*** Opening LISTED ENTRIES ***

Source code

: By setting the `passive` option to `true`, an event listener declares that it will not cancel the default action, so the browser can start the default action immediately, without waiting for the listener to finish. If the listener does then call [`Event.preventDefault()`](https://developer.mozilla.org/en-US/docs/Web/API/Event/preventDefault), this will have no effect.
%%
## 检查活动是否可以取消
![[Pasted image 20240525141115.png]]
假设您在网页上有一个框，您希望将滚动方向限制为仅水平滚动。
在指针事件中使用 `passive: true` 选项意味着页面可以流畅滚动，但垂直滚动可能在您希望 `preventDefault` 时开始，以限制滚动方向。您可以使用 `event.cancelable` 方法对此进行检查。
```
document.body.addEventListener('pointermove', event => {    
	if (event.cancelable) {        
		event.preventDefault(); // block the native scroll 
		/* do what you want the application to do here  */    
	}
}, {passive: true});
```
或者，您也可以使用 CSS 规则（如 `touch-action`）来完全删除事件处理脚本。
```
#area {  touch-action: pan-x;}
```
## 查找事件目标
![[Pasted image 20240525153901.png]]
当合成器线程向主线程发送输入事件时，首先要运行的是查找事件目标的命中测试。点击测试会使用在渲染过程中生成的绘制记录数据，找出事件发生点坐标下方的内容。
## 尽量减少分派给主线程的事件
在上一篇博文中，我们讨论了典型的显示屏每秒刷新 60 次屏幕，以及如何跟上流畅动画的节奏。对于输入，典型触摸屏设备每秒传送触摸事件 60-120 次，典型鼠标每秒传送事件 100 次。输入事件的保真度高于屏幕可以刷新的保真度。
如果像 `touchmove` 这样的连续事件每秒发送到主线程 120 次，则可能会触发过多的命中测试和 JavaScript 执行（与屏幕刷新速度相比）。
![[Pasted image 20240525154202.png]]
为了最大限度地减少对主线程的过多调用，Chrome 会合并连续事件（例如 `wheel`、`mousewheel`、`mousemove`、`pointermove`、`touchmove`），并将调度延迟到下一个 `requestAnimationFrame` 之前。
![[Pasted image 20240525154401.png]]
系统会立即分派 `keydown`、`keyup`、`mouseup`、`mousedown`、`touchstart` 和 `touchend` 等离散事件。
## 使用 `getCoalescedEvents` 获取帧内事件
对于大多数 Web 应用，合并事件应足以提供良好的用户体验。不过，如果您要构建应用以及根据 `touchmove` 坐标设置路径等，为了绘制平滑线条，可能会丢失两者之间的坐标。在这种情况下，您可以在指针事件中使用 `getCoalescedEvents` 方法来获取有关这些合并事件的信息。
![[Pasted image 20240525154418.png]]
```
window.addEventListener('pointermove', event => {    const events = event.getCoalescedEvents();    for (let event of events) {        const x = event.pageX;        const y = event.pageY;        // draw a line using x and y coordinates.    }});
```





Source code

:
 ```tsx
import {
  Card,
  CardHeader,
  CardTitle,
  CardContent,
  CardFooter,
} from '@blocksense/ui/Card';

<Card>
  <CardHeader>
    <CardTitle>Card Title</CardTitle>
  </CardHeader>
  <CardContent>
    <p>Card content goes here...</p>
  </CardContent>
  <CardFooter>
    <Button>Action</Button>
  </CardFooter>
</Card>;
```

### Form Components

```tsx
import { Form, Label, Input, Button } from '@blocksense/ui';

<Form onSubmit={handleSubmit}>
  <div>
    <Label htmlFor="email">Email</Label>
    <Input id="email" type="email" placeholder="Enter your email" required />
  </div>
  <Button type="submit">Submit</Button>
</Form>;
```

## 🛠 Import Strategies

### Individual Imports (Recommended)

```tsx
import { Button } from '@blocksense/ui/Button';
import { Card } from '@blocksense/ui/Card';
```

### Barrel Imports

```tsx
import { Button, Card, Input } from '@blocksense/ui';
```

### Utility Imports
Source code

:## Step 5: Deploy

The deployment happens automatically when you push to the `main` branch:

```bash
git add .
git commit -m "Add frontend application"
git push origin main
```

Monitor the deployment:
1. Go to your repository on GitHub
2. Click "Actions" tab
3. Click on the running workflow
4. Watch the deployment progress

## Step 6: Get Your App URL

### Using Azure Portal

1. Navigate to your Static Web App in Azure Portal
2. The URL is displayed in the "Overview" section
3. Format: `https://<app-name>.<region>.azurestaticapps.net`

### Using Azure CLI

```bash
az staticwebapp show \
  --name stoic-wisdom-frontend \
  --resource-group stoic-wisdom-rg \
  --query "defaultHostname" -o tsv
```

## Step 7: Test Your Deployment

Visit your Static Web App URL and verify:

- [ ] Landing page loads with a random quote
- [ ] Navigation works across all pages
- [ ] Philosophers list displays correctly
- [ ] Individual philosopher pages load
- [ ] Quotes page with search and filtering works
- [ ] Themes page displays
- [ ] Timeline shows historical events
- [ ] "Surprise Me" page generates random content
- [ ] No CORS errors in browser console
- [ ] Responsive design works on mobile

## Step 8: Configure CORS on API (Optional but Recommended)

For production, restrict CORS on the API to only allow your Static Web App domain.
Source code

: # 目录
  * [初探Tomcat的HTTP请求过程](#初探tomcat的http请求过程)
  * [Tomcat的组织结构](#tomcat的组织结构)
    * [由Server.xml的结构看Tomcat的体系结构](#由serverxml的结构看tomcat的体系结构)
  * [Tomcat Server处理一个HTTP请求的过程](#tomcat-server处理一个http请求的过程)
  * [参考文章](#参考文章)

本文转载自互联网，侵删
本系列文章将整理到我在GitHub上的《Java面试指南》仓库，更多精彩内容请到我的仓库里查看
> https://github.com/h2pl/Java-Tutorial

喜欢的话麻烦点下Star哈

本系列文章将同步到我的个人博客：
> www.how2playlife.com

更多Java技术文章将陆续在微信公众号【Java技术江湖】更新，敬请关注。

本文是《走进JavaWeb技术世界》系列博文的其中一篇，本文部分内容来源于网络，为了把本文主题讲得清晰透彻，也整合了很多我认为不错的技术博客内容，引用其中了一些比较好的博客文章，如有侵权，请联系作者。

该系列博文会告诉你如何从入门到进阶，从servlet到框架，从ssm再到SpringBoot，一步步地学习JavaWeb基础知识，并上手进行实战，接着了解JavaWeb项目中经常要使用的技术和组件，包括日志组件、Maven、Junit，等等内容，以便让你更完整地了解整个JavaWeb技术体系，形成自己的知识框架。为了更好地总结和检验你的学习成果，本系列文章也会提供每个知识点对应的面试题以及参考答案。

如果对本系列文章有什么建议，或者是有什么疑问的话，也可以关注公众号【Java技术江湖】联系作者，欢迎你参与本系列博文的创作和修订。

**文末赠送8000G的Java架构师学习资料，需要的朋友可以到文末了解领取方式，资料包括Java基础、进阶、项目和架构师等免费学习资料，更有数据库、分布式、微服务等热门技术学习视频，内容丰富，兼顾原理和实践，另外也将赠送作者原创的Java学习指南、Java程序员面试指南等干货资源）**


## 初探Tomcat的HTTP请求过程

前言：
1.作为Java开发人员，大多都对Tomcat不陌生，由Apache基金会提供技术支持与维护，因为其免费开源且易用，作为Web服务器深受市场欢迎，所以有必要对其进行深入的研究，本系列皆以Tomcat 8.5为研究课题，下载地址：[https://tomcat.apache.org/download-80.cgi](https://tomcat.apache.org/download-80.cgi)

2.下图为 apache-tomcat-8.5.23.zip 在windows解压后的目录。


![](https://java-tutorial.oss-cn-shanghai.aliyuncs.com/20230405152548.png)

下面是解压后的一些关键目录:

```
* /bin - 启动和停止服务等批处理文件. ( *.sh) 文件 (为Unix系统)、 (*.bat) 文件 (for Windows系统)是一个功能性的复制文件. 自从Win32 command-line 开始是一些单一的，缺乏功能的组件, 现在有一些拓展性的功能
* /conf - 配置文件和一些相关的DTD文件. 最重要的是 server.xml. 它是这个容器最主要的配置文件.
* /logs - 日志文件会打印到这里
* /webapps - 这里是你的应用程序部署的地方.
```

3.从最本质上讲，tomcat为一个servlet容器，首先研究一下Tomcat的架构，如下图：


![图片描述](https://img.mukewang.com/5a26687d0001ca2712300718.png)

*** Closing LISTED ENTRIES ***

- **EXERCISE AIM**
Copy each line of the entries in which the string "CORS" is found.

- **SOLUTION TO THIS TASK**
- [ ] No CORS errors in browser console
## Step 8: Configure CORS on API (Optional but Recommended)
For production, restrict CORS on the API to only allow your Static Web App domain.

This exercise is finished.